Adding that “we’ve done you no favors by averting our eyes from your misjudgments,” Mr. Emanuel says that he would impose sanctions on Israeli individuals who attack Palestinians or their property, and on Israeli officials who support such violence. Perhaps more significantly, he would impose them on construction companies or banks involved in illegal settlement construction.
Mr. Emanuel, who boasts of having incurred Mr. Netanyahu’s anger during the Obama administration, repeatedly attacks the prime minister. He partly blames U.S. policymakers over the years who believed “that the best thing Washington could do for Jerusalem was to blindly and silently stand behind your government.”

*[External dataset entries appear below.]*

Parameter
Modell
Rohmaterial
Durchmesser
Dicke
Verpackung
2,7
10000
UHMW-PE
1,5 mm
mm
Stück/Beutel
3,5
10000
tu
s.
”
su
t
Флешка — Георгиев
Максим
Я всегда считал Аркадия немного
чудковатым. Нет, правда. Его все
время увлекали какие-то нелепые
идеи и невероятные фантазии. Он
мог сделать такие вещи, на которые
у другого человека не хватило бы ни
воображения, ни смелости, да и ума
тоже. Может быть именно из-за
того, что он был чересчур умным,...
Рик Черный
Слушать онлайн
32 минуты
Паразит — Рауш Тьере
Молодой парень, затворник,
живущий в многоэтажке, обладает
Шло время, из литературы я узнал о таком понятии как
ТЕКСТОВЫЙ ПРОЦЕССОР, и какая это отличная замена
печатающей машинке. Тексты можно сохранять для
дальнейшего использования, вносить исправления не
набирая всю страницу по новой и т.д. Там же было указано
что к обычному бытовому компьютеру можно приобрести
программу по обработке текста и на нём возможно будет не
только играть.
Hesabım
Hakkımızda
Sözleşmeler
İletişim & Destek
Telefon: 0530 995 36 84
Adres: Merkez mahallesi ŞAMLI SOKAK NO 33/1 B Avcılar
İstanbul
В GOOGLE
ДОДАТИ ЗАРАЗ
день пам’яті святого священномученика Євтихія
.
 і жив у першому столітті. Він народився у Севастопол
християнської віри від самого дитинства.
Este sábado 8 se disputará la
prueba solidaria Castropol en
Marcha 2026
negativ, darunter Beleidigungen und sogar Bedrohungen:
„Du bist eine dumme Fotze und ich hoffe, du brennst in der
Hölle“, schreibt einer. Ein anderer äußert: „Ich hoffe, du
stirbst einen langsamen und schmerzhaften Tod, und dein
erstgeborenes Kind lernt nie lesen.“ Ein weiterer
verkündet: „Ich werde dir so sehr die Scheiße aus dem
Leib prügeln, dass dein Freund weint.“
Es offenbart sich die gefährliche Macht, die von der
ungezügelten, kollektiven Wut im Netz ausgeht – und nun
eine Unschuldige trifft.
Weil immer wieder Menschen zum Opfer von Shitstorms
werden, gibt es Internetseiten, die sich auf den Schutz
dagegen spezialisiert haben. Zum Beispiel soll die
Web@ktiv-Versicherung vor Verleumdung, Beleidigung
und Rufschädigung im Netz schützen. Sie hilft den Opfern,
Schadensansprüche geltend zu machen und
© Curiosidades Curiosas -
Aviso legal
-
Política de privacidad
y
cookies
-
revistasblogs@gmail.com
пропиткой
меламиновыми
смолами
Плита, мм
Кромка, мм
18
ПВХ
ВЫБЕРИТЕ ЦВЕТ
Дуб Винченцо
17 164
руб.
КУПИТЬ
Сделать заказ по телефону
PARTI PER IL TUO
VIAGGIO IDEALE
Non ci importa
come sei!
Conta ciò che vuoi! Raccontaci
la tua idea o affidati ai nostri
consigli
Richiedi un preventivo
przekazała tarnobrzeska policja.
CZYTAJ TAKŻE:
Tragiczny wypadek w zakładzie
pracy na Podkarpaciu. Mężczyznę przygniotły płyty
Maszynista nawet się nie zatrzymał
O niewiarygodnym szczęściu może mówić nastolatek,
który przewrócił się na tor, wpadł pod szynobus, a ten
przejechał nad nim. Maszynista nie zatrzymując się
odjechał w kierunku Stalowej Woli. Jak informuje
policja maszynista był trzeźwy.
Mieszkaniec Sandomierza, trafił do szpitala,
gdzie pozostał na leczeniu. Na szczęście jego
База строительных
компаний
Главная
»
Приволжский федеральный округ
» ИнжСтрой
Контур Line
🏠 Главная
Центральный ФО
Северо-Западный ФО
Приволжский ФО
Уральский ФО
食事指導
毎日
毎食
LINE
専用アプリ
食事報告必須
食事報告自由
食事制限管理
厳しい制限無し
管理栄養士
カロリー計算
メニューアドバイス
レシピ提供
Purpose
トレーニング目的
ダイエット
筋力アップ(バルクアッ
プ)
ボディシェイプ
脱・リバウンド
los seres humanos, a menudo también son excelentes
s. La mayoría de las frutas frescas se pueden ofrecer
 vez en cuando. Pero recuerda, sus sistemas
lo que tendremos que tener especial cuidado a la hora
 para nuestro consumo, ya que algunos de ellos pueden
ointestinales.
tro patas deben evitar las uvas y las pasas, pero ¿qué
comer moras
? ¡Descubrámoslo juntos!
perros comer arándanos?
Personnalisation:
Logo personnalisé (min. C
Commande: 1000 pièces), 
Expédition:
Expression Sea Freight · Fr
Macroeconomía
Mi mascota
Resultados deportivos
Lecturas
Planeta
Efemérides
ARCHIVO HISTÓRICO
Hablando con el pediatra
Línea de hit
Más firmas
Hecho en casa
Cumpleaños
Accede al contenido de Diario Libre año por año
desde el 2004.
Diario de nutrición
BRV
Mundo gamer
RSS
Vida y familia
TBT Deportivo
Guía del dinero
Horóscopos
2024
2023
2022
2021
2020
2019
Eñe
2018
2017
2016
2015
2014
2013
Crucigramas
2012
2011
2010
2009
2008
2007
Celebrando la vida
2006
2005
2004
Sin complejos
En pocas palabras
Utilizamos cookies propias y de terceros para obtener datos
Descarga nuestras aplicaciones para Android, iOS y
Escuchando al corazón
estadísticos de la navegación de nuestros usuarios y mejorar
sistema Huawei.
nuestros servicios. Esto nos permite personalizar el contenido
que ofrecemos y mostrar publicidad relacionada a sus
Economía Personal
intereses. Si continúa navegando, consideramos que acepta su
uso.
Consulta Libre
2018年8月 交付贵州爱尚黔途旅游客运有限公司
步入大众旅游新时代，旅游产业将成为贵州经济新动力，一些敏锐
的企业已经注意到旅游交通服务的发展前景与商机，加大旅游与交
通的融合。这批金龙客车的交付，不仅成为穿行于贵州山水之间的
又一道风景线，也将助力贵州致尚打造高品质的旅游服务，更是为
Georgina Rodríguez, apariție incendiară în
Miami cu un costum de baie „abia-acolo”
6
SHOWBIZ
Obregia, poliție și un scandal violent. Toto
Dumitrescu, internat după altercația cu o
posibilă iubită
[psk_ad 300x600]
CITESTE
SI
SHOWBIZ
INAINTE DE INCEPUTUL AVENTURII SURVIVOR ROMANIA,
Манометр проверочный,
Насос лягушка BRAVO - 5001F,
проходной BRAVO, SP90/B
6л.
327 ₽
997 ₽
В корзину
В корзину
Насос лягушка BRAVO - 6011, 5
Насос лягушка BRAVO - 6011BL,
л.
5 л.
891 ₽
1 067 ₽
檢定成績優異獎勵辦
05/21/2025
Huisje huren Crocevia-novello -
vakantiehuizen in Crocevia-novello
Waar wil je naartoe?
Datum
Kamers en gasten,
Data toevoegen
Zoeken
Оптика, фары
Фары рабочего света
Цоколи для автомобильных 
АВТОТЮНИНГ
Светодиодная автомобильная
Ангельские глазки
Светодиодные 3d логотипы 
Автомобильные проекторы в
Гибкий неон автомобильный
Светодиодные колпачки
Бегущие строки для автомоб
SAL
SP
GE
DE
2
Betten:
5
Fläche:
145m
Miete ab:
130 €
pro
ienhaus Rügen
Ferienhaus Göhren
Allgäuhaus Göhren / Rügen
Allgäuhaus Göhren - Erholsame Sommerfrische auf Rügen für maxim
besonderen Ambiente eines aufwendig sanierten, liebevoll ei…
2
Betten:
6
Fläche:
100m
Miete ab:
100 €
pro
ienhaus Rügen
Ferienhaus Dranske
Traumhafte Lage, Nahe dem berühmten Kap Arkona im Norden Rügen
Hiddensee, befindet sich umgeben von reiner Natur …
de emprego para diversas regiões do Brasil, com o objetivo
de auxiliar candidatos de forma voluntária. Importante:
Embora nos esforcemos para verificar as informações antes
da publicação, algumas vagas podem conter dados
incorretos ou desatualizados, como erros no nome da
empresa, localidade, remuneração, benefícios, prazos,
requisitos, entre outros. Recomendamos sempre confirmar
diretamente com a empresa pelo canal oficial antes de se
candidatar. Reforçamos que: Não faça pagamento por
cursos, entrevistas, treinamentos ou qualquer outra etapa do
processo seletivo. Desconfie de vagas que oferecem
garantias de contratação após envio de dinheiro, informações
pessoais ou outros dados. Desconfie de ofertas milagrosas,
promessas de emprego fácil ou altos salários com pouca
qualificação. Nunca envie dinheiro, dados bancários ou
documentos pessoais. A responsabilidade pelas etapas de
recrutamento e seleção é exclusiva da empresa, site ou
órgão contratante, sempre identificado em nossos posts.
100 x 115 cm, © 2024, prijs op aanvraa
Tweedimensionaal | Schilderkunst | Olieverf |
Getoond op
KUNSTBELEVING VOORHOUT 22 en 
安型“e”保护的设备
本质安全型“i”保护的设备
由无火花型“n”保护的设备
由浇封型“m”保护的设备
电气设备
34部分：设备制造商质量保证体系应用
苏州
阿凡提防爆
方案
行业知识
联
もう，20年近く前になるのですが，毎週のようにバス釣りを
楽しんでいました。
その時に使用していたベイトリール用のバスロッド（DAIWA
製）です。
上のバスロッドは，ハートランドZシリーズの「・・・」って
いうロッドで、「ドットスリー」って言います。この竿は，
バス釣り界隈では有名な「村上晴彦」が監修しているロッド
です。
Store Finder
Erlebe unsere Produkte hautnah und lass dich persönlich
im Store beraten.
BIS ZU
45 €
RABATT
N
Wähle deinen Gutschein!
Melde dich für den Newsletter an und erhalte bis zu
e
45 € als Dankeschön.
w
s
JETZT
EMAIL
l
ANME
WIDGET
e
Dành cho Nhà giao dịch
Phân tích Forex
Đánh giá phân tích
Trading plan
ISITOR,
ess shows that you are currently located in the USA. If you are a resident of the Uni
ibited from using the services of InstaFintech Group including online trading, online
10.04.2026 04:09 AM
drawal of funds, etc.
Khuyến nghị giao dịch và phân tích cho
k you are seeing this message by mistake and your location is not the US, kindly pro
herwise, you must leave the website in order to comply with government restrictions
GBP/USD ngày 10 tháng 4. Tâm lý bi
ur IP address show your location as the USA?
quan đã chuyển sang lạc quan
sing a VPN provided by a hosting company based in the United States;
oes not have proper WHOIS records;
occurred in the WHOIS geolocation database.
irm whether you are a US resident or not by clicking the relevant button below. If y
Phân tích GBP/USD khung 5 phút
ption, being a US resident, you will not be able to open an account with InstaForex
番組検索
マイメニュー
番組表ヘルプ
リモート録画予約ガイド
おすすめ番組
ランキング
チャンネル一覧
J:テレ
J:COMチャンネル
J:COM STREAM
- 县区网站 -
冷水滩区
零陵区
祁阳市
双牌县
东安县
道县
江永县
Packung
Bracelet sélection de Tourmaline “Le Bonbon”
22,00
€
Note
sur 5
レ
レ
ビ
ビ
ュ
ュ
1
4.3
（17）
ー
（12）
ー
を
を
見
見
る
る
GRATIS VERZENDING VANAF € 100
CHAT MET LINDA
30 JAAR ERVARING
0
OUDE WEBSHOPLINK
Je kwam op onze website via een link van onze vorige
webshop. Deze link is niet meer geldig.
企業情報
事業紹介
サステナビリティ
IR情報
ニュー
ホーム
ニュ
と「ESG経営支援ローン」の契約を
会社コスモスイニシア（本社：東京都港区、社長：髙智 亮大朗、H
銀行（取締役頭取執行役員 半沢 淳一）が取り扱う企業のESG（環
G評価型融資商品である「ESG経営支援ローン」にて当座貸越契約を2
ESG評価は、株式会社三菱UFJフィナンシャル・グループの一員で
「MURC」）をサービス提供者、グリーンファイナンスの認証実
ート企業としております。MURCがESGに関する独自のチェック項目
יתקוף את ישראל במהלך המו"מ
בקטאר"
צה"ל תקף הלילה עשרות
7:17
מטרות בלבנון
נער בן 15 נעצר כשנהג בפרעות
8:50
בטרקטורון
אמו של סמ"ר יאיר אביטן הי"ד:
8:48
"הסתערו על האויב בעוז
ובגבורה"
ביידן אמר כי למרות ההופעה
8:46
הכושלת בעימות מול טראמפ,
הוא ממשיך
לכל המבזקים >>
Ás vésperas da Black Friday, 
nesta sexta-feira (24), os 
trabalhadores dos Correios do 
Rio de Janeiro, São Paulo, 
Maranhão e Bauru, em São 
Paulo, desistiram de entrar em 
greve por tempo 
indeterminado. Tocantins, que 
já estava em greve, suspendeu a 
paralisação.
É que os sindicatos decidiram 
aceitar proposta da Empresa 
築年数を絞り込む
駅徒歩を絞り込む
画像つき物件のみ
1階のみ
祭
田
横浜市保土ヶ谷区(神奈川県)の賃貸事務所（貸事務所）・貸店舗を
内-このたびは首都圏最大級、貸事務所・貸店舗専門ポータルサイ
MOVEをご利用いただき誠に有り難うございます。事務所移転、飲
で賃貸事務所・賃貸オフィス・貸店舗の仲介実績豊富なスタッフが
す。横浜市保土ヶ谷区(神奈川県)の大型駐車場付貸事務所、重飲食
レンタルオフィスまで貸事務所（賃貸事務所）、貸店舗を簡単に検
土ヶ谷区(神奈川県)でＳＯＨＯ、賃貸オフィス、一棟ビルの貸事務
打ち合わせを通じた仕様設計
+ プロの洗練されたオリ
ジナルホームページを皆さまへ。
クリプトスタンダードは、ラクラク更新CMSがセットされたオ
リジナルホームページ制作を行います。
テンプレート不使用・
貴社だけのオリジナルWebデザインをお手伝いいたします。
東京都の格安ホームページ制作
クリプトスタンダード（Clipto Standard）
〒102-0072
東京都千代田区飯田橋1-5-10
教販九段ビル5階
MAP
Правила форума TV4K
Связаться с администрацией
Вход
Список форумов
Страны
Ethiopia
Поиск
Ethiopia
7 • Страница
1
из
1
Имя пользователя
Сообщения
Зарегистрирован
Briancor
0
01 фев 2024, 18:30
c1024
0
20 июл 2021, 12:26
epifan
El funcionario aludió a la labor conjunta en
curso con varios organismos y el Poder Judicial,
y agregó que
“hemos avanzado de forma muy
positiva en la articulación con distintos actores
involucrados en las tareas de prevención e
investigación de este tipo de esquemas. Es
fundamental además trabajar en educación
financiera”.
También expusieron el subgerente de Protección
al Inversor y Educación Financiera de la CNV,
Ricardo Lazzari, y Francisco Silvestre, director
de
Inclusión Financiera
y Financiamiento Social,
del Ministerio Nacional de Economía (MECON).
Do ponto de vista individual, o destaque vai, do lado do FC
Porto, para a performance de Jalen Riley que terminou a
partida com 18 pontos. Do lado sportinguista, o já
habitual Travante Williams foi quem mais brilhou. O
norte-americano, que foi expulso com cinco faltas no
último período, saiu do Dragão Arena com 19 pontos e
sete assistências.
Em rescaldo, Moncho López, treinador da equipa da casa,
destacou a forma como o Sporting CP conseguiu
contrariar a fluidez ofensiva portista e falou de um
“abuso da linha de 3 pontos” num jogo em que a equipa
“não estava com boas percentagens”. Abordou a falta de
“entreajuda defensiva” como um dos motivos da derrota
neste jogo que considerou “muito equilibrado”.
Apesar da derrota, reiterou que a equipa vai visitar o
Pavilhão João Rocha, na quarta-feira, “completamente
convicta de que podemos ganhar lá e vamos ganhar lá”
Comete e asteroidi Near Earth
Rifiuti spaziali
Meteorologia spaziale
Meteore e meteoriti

That, he says, produced a prime minister who could count on paying little price “if he ignored America’s concerns about settlements and sparked a regional war.” It allowed Israel to deny food and medical relief to suffering Gazans, “leaving the world to conclude that Israelis not only want to kill” them but are “indifferent to their death, destruction and suffering.” And it emboldened a governing coalition that learned that it could burn West Bank farmland and “terrorize Palestinian families without consequence.”
And he faults Mr. Netanyahu for refusing to plan for the day after the war in Gaza, leaving Israel stuck in a holding pattern of “occupation and isolation.”
“Hamas’s goal on Oct. 7 was not just to kill as many Israelis as possible — it was to extinguish the idea that Israelis and Palestinians could ever find common ground and live side by side,” he says in the speech. “The tragedy is that Netanyahu has helped Hamas achieve that objective.”